- _PROVIDED MATERIAL_
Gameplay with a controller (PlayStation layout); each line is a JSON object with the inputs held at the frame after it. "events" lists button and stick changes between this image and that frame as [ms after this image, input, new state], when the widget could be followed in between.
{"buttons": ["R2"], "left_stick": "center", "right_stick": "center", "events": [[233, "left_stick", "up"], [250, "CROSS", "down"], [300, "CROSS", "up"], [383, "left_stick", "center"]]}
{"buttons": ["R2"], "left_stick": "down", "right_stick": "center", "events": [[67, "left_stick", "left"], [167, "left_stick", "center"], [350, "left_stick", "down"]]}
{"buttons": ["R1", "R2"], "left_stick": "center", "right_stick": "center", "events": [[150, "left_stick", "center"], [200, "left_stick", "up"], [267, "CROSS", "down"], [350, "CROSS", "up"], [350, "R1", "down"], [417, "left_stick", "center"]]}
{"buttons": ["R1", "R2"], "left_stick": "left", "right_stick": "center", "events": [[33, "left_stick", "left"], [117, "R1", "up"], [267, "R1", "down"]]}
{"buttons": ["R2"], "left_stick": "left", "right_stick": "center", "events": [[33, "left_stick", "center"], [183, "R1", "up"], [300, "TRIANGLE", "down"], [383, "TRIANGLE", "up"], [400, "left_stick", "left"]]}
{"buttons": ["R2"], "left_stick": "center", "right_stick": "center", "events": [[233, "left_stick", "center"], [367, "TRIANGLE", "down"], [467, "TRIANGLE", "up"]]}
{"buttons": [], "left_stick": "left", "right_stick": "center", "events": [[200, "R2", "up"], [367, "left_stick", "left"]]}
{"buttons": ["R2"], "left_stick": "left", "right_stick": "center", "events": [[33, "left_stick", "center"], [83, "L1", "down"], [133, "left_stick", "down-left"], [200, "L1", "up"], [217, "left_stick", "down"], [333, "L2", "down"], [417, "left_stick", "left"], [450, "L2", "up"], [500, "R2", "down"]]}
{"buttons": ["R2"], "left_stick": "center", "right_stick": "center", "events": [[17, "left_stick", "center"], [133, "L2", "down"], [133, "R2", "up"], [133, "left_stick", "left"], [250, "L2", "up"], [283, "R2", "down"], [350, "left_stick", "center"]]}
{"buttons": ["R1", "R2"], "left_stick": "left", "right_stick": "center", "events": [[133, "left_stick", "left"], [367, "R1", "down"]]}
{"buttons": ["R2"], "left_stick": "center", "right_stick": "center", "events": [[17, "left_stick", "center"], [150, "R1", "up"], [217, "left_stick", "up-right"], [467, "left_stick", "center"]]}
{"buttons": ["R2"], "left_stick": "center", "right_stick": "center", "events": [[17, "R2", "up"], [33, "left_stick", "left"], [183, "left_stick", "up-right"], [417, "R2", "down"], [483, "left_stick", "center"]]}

- _TASK TO CARRY OUT_
Retype all of the material, exactly as written.

- _RESPONSE AREA_
Gameplay with a controller (PlayStation layout); each line is a JSON object with the inputs held at the frame after it. "events" lists button and stick changes between this image and that frame as [ms after this image, input, new state], when the widget could be followed in between.
{"buttons": ["R2"], "left_stick": "center", "right_stick": "center", "events": [[233, "left_stick", "up"], [250, "CROSS", "down"], [300, "CROSS", "up"], [383, "left_stick", "center"]]}
{"buttons": ["R2"], "left_stick": "down", "right_stick": "center", "events": [[67, "left_stick", "left"], [167, "left_stick", "center"], [350, "left_stick", "down"]]}
{"buttons": ["R1", "R2"], "left_stick": "center", "right_stick": "center", "events": [[150, "left_stick", "center"], [200, "left_stick", "up"], [267, "CROSS", "down"], [350, "CROSS", "up"], [350, "R1", "down"], [417, "left_stick", "center"]]}
{"buttons": ["R1", "R2"], "left_stick": "left", "right_stick": "center", "events": [[33, "left_stick", "left"], [117, "R1", "up"], [267, "R1", "down"]]}
{"buttons": ["R2"], "left_stick": "left", "right_stick": "center", "events": [[33, "left_stick", "center"], [183, "R1", "up"], [300, "TRIANGLE", "down"], [383, "TRIANGLE", "up"], [400, "left_stick", "left"]]}
{"buttons": ["R2"], "left_stick": "center", "right_stick": "center", "events": [[233, "left_stick", "center"], [367, "TRIANGLE", "down"], [467, "TRIANGLE", "up"]]}
{"buttons": [], "left_stick": "left", "right_stick": "center", "events": [[200, "R2", "up"], [367, "left_stick", "left"]]}
{"buttons": ["R2"], "left_stick": "left", "right_stick": "center", "events": [[33, "left_stick", "center"], [83, "L1", "down"], [133, "left_stick", "down-left"], [200, "L1", "up"], [217, "left_stick", "down"], [333, "L2", "down"], [417, "left_stick", "left"], [450, "L2", "up"], [500, "R2", "down"]]}
{"buttons": ["R2"], "left_stick": "center", "right_stick": "center", "events": [[17, "left_stick", "center"], [133, "L2", "down"], [133, "R2", "up"], [133, "left_stick", "left"], [250, "L2", "up"], [283, "R2", "down"], [350, "left_stick", "center"]]}
{"buttons": ["R1", "R2"], "left_stick": "left", "right_stick": "center", "events": [[133, "left_stick", "left"], [367, "R1", "down"]]}
{"buttons": ["R2"], "left_stick": "center", "right_stick": "center", "events": [[17, "left_stick", "center"], [150, "R1", "up"], [217, "left_stick", "up-right"], [467, "left_stick", "center"]]}
{"buttons": ["R2"], "left_stick": "center", "right_stick": "center", "events": [[17, "R2", "up"], [33, "left_stick", "left"], [183, "left_stick", "up-right"], [417, "R2", "down"], [483, "left_stick", "center"]]}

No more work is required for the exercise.